Un altro problema è rappresentato dalla tenuta strutturale del tracciato: “Il Presidente Russo, – afferma Blasioli – nella Commissione del 16 settembre, ha riferito che l’ATI ha fatto eseguire dei carotaggi sulla “ strada parco” oggetto dell’intervento, carotaggi che hanno rilevato criticità strutturali diffuse sull’intero percorso dedicato, specie sulla parte di tracciato ricadente nel Comune di Montesilvano, per un tratto di circa 500 metri.La società incaricata dalla BBR, nei primi giorni di aprile 2012, è la “ STS Mobile S.r.l.” di Ancona, ma ad oggi non si è potuto reperire il risultato di questo accertamento.

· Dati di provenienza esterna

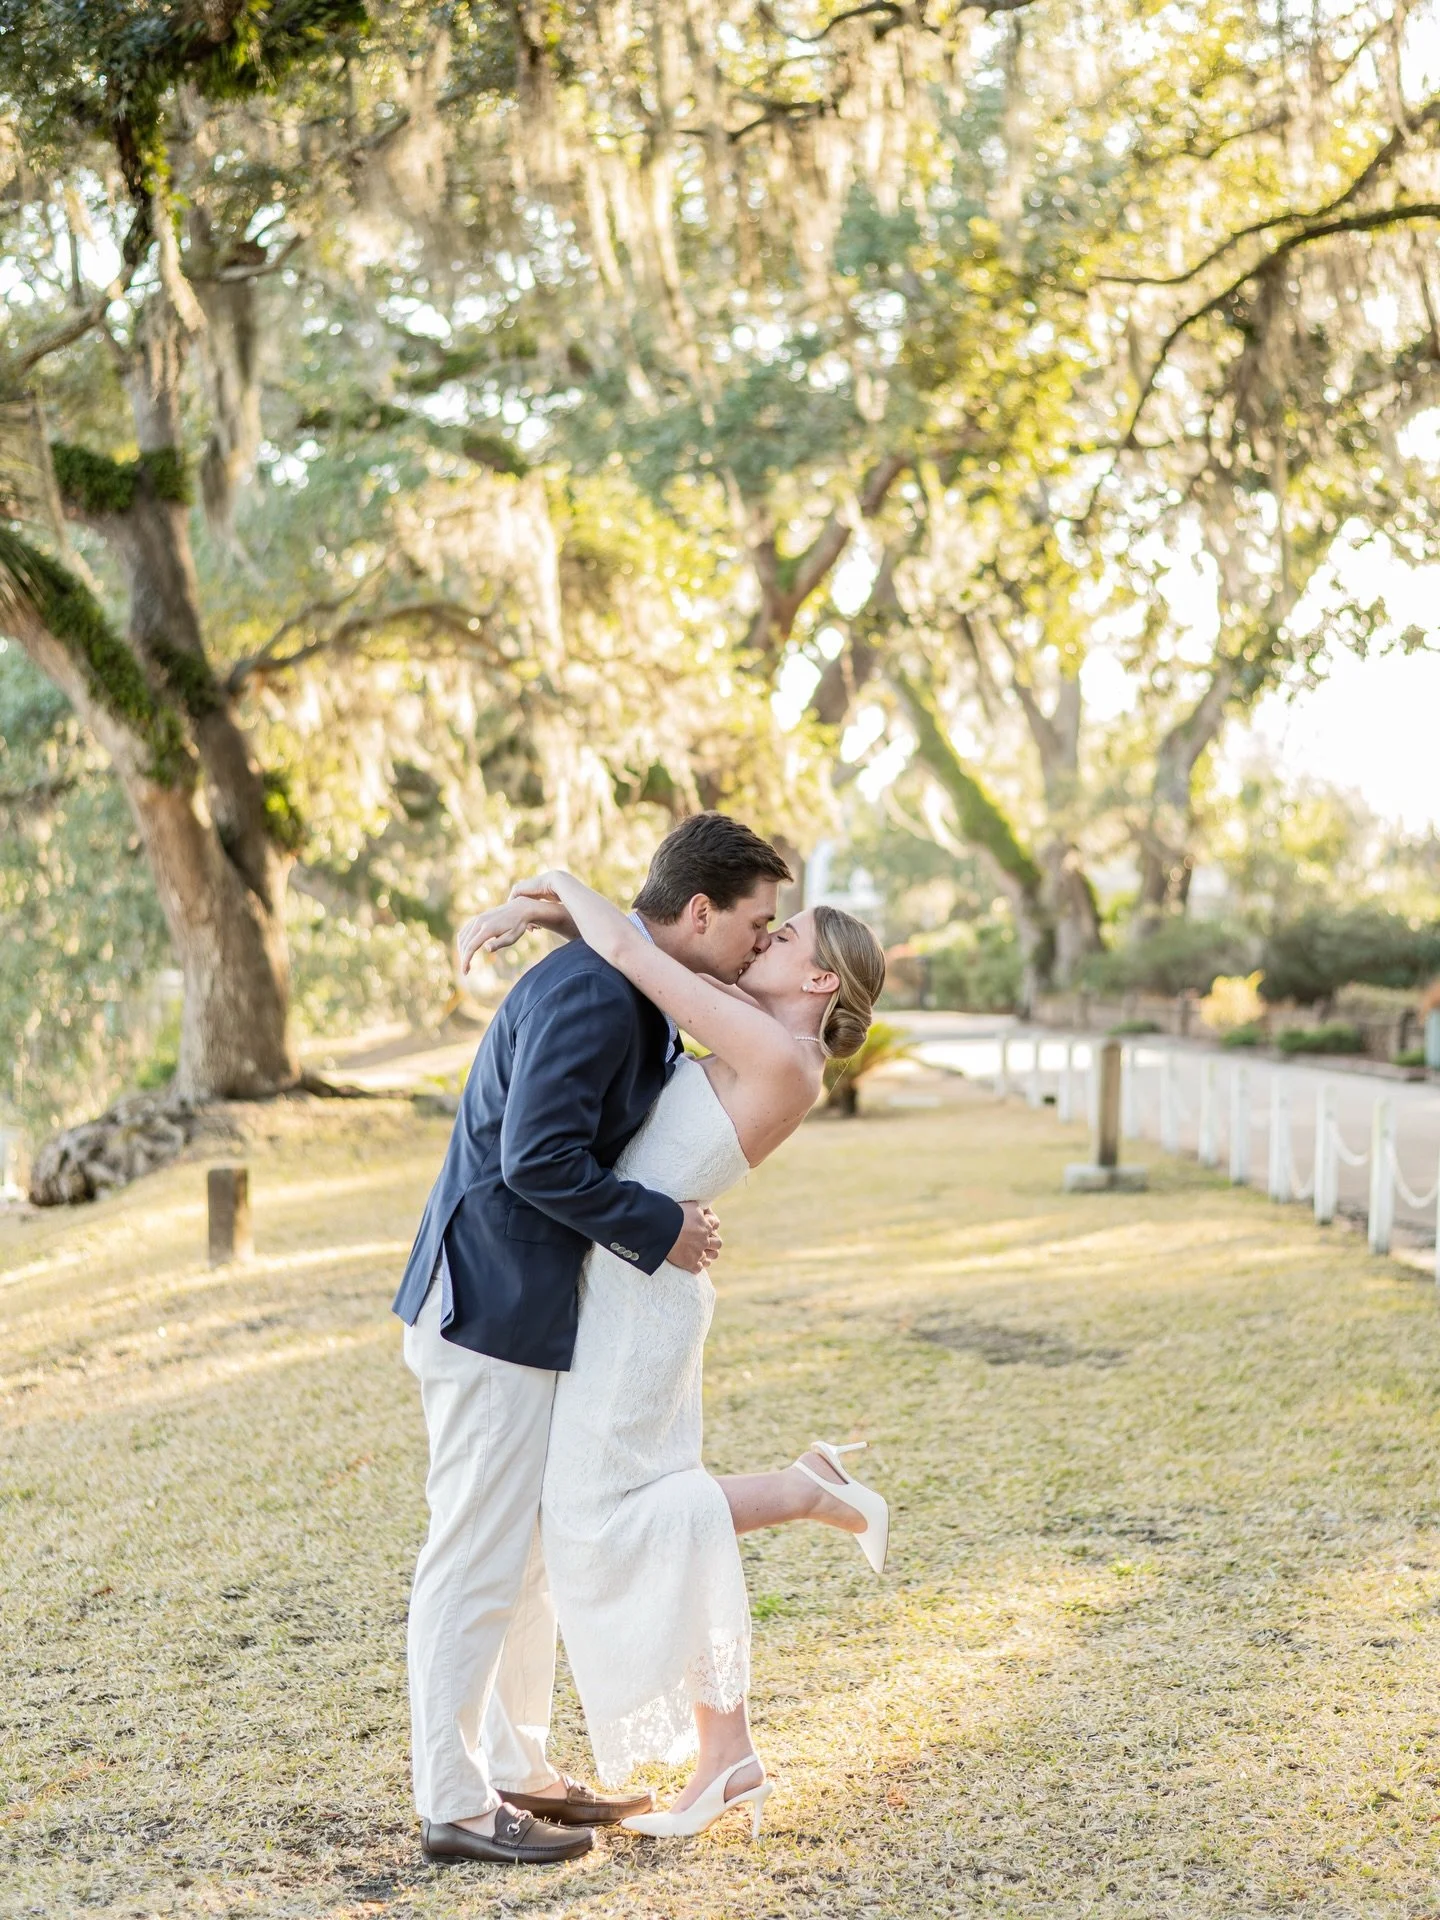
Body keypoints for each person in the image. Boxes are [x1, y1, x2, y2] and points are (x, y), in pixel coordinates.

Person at [391, 814, 792, 1867]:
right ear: (699, 912)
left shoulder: (636, 987)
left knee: (524, 1561)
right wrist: (662, 1229)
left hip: (528, 1311)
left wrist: (543, 900)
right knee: (475, 1557)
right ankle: (454, 1800)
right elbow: (536, 1158)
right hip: (487, 1306)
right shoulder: (598, 994)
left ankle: (518, 1767)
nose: (763, 945)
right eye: (758, 925)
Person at [457, 863, 888, 1840]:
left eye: (785, 939)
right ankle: (726, 1754)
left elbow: (626, 947)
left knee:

Il 20 settembre 2013 – prosegue Blasioli – l’ing. Di Battista risponde alla richiesta della perizia avanzata dall’On. le D’Incecco e dice che il Ministero che ha un compito di vigilare sulla sicurezza in fase di realizzazione e di avvio di esercizio non ha avuto i risultati di questi carotaggi ma lo stesso direttore Di Giambattista nell’aprile 2012 comunicava al Gruppo PD che questi esami erano in corso”.

Ad intervenire sul rapporto dei costi/ benefici del progetto filovia è stato l’ex vice sindaco D’Angelo: “ Un ulteriore punto su cui fare chiarezza e conseguire certezze con atti tipici, è il problema che attiene ai costi annuali di gestione e manutenzione dell’opera. L’importo proposto dalla Balfour per la gestione annuale è di € 1.459.400,00 , mentre il verbale n.10 indica il costo annuo del servizio di manutenzione, pari a € 1.192.000,00. La somma delle due voci considerate fornisce un dato non  sottostimabile, e cioè che tra manutenzione e gestione, annualmente per il Phileas è necessaria la spesa di € 2.651.000,00.

Nella commissione Grandi Infrastrutture del 16 settembre, il Presidente della Gtm – dichiara D’Angelo – ha tenuto a chiarire che si potrebbe far fronte ai predetti costi tagliando voci dal bilancio della GTM, salvo poi precisare che non è detto che sarà la GTM a gestire il servizio”.